Exercise aim:
In full and word for word, copy the records that follow.

Given records:
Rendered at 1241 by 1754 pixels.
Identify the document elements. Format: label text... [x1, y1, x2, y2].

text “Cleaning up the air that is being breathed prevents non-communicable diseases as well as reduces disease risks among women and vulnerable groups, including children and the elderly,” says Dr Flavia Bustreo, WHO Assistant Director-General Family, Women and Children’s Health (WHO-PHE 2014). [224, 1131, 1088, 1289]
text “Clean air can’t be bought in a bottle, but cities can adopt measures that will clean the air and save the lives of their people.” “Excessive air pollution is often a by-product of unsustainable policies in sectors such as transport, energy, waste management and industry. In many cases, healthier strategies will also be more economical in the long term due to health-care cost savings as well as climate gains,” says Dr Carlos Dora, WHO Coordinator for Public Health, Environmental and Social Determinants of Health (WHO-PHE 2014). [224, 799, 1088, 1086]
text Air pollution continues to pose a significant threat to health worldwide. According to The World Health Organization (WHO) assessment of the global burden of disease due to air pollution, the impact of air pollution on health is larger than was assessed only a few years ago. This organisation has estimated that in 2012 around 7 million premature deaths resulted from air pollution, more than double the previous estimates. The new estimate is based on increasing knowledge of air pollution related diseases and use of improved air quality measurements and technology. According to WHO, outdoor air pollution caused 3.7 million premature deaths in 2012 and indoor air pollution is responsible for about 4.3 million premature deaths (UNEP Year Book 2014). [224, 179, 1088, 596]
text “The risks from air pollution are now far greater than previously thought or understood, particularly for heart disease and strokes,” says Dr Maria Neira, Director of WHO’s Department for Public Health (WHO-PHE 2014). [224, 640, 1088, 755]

Output of the task:
Rendered at 1241 by 1754 pixels.
Identify the document elements. Format: label text... [x1, y1, x2, y2].

text “Cleaning up the air that is being breathed prevents non-communicable diseases as well as reduces disease risks among women and vulnerable groups, including children and the elderly,” says Dr Flavia Bustreo, WHO Assistant Director-General Family, Women and Children’s Health (WHO-PHE 2014). [224, 1131, 1088, 1289]
text “Clean air can’t be bought in a bottle, but cities can adopt measures that will clean the air and save the lives of their people.” “Excessive air pollution is often a by-product of unsustainable policies in sectors such as transport, energy, waste management and industry. In many cases, healthier strategies will also be more economical in the long term due to health-care cost savings as well as climate gains,” says Dr Carlos Dora, WHO Coordinator for Public Health, Environmental and Social Determinants of Health (WHO-PHE 2014). [224, 799, 1088, 1086]
text Air pollution continues to pose a significant threat to health worldwide. According to The World Health Organization (WHO) assessment of the global burden of disease due to air pollution, the impact of air pollution on health is larger than was assessed only a few years ago. This organisation has estimated that in 2012 around 7 million premature deaths resulted from air pollution, more than double the previous estimates. The new estimate is based on increasing knowledge of air pollution related diseases and use of improved air quality measurements and technology. According to WHO, outdoor air pollution caused 3.7 million premature deaths in 2012 and indoor air pollution is responsible for about 4.3 million premature deaths (UNEP Year Book 2014). [224, 179, 1088, 596]
text “The risks from air pollution are now far greater than previously thought or understood, particularly for heart disease and strokes,” says Dr Maria Neira, Director of WHO’s Department for Public Health (WHO-PHE 2014). [224, 640, 1088, 755]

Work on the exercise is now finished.